[Input data]
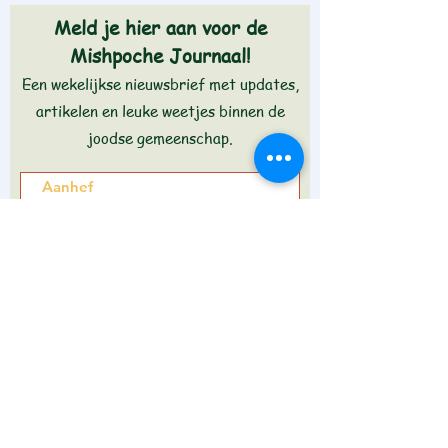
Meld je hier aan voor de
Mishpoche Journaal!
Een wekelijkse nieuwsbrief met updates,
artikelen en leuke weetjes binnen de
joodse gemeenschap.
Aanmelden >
[/Input data]
[Input data]
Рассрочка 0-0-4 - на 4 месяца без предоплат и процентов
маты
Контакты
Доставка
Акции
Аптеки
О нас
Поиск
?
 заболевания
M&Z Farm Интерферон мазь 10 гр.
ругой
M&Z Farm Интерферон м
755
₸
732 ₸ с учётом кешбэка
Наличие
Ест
[/Input data]
[Problem statement] Find the word "Farm" in the entries above and gather every line that holds it.

[Task answer]
M&Z Farm Интерферон мазь 10 гр.
M&Z Farm Интерферон м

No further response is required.